BENEFIT sanctions have heaped more acute pressure on welfare claimants than any policy since the abolition of the workhouse, an academic will claim next week.

Statistics from the first six years of the new system, which sees payments to benefit claimants stopped for increasingly lengthy periods if they are judged to have broken the rules, show that sanctions are out of control, Dr David Webster, of Glasgow University will say.

The period analysed by Urban Studies researcher Dr Webster covers the previous Conservative- Liberal coalition government, but recent statistics continue to cause concern, he says.

His research suggests the number of penalties imposed on benefits claimants in 2013 exceeded fines imposed by courts.

An event at Glasgow University tomorrow will hear that this practice amounts to a “secret penal system”, which lacks the checks and balances of the mainstream criminal justice system.

It will also consider the powers of the Scottish Parliament to mitigate the impact of sanctions on benefit claimants in Scotland.

Dr Webster said by 2013, the Department of Work and Pensions applied more than a million sanctions against those receiving job seekers’ allowance, 32,128 against claimings of employment and support allowance as well as around 44,000 to lone parents receiving income support. In the same year, sheriffs and magistrates in Scotland and the rest of the UK imposed a total of only 849,000 fines, he said.

He claimed this was a particular issue because sanctioned benefit claimants are treated much worse than those fined in the courts.

“The scale of penalties is more severe and most sanctions are applied to poor people and involve total loss of benefit income,” he said.

Although hardship payments are available, families and individuals must wait two weeks to make a claim. By which time they can be reduced to destitution.

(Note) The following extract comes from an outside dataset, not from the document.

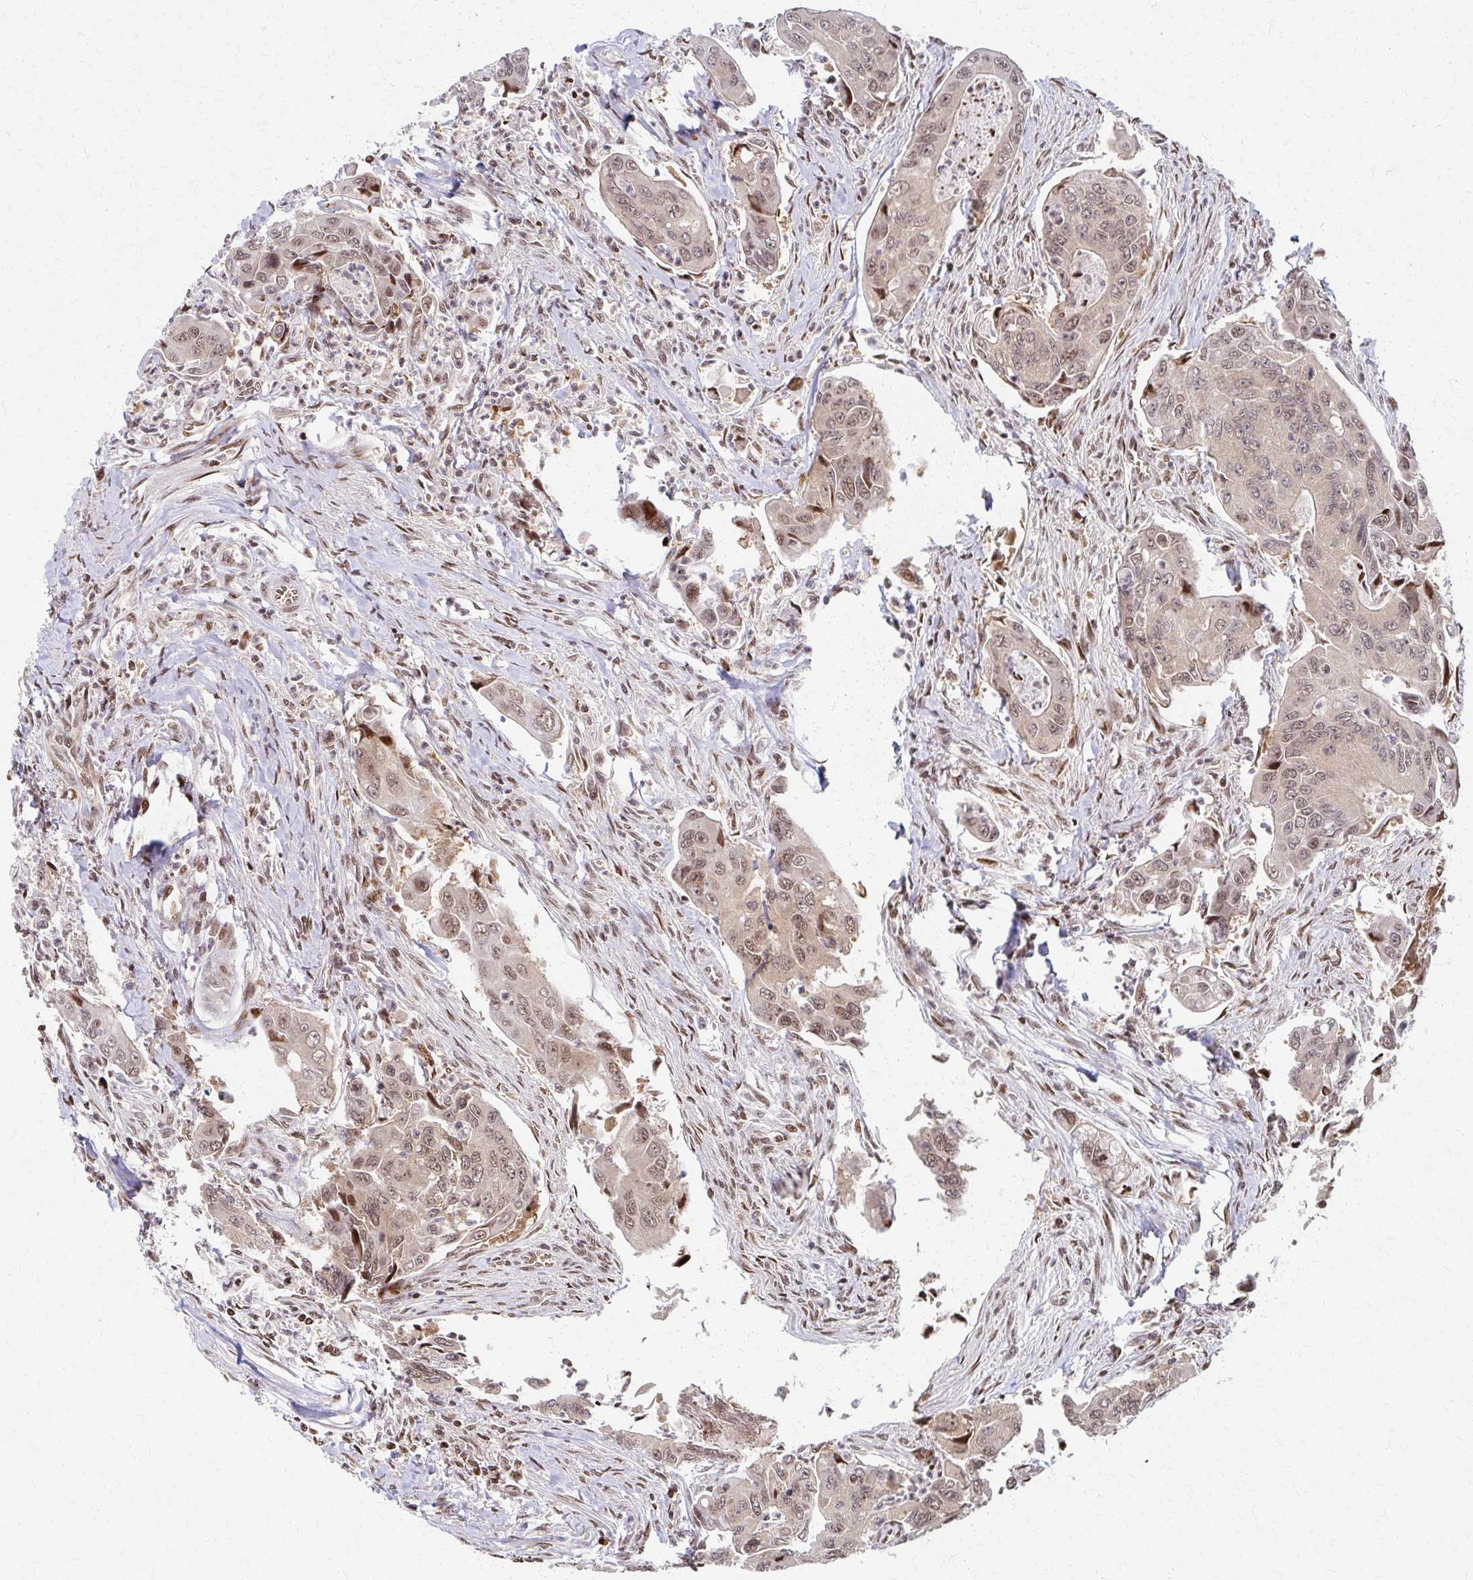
{"staining": {"intensity": "weak", "quantity": "25%-75%", "location": "cytoplasmic/membranous,nuclear"}, "tissue": "colorectal cancer", "cell_type": "Tumor cells", "image_type": "cancer", "snomed": [{"axis": "morphology", "description": "Adenocarcinoma, NOS"}, {"axis": "topography", "description": "Colon"}], "caption": "The image exhibits a brown stain indicating the presence of a protein in the cytoplasmic/membranous and nuclear of tumor cells in colorectal cancer (adenocarcinoma).", "gene": "PSMD7", "patient": {"sex": "female", "age": 67}}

Dr Webster added: “The hardship payment system itself is designed to clean people out of resources: all savings or other sources of assistance must be used up before help is given.”

Unlike the public courts, sanction decisions are opaque, Dr Webster said. “Decisions on guilt are made in secret by officials who have no independent responsibility to act lawfully… “The claimant is not present when the decision of guilt is made and is not legally represented,” he said.

Dr Webster said sanctions have the potential to have a devastating impact on some of the UK’s poorest people often for trivial or disputed rule breaches.

He said: “The transgressions which are punished by this system are almost exclusively very minor matters, such as missing a single interview with a job centre or Work Programme contractor, or not making quite as many token job applications as the Job Centre adviser demands.”

A spokeswoman for the DWP did not respond to Dr Webster’s concerns about the transparency of the sanctions system, but said the majority of job seekers supported sanctions. “Sanctions are only used in a very small percentage of cases. In the last year less than 1 per cent of ESA recipients and 2 per cent of JSA recipients were sanctioned each month,” she added.